- Born: Dorothy Anna Sturgess March 5, 1915 Ipoh, Malaya
- Died: September 30, 1999 (aged 84) Toronto, Ontario, Canada
- Resting place: Saint James Park, London, England
- Occupation: Actress
- Years active: 1944-1980
- Spouse: Barry Morse ​(m. 1939)​
- Children: Hayward Morse Melanie Morse MacQuarrie
- Website: http://www.anthonywynn.com/sydneysturgess/

= Sydney Sturgess =

British-Canadian actress

Dorothy Anna Sturgess (March 5, 1915 – September 30, 1999), known professionally as Sydney Sturgess, was a British-Canadian actress. She is best known for her work with the Shaw Festival and the Stratford Festival of Canada. Primarily a stage actress in Canada, England and the US, she occasionally worked in television and film.

==Background==
Born in Ipoh, Malaya, Sturgess was the eldest of four children; two brothers and a sister. She carried a distinguished Canadian ancestry – her great-grandfather was Edward Palmer, Q.C., of Prince Edward Island, who was also one of the Fathers of Confederation. Her father was a civil engineer and was assigned to remote countries around the world to build bridges, so the family traveled frequently.

Her teenage years were spent for the most part at St. Stephen's boarding school in Folkestone, Kent, England. She received her dramatic training in England, as well, at the London College of Music where she received an A.L.C.M. in elocution. After graduation, she joined the Arthur Brough Players in Folkestone, first as a student and then later as an actress.

Sturgess acted in various English repertory companies before meeting Barry Morse in Peterborough on January 3, 1939. Morse and Sturgess married on March 26, 1939. As a result of her work in repertory, both prior to and following her marriage, she gained broad experience as an actress through her work in literally hundreds of stage productions throughout the 1930s and 1940s. Their two children, Hayward Morse and Melanie Morse MacQuarrie, were born in 1947 and 1945, respectively. The family emigrated to Canada in 1951, where Sydney enjoyed several successful seasons of theatre at the Montreal Mountain Playhouse, as well as radio work and teaching, until moving to Toronto with the advent of television in 1953.

Sturgess' stage credits span more than fifty years and include London West End productions with such personalities as Dame Marie Tempest and A.E. Matthews in The First Mrs. Fraser, and later in her career on Broadway opposite Morse and Alec McCowen in Hadrian VII.

Her performances ranged from acting in Jupiter Theatre's production of Relative Values, The Potting Shed at the Crest Theatre, and with the Canadian Players in Romeo and Juliet and Pygmalion. She also played in George Bernard Shaw's Man and Superman, as "Mrs. Darling" in Peter Pan and played in more productions of Charley's Aunt than perhaps any other actress.

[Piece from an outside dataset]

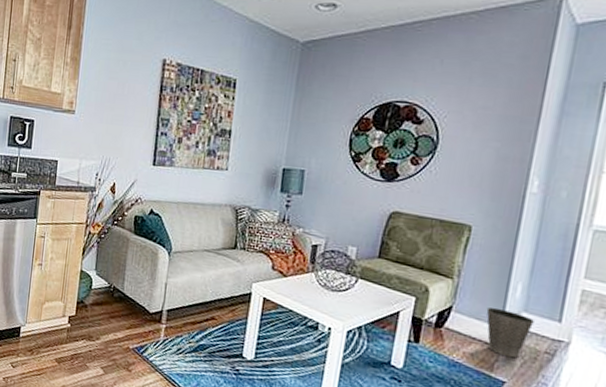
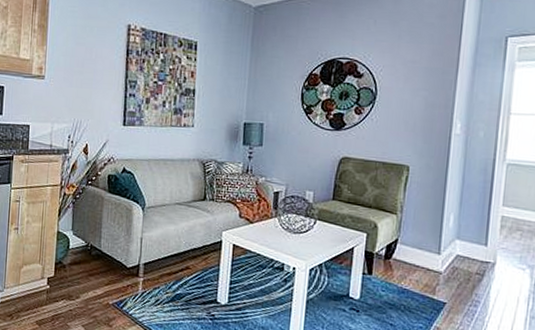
waste basket: present [486,307,534,359] -> none [426,237,465,281]

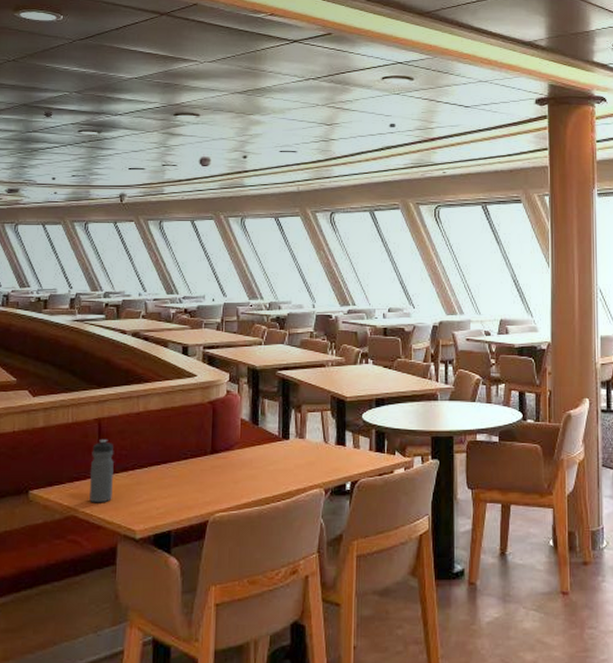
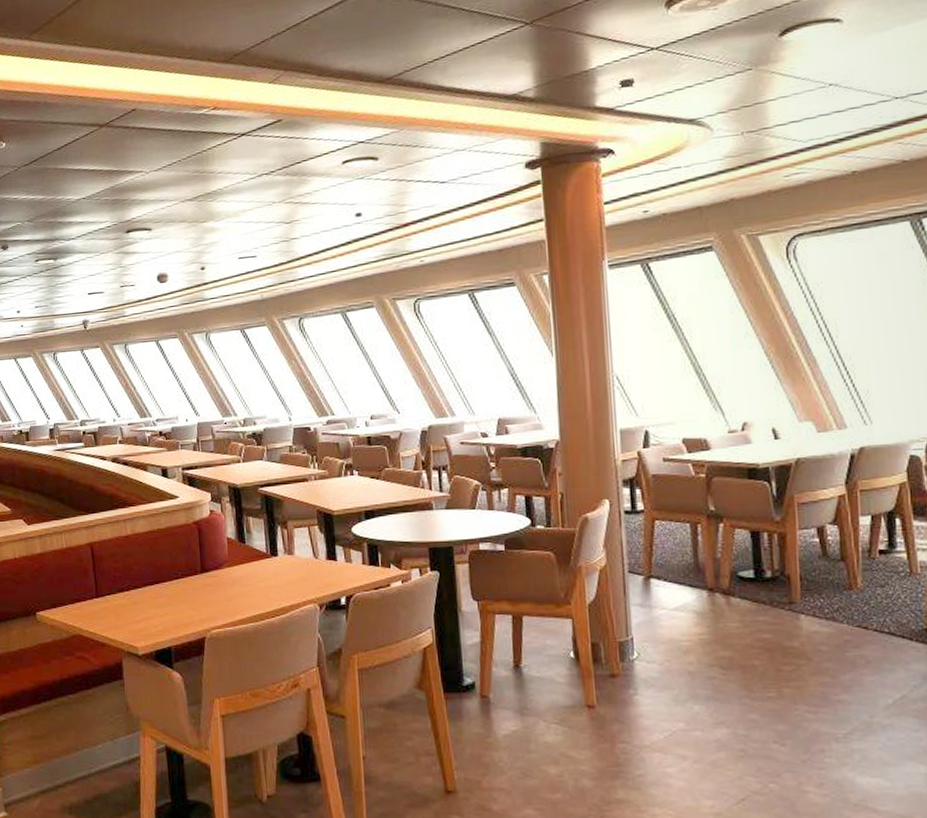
water bottle: present [89,440,114,503] -> none [88,563,112,623]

In 1958 she wrote and produced her own radio series for the CBC (Canadian Broadcasting Corporation) called Poet's Corner. She also appeared on television as Catherine de Medici in Patrick Watson's series, Witness to Yesterday, and in the title role of George Bernard Shaw's Catherine the Great. She starred as the Countess of Brocklehurst in the Shaw Festival's production of The Admirable Crighton, appeared in A Day in the Death of Joe Egg at the Manitoba Theatre Centre, and played "Mrs. Higgins" in another run of Shaw's Pygmalion at the Nottingham Playhouse in England.

Sturgess was diagnosed with Parkinson's disease in 1985 and lived with her illness for over fourteen years, before dying in her sleep aged 84.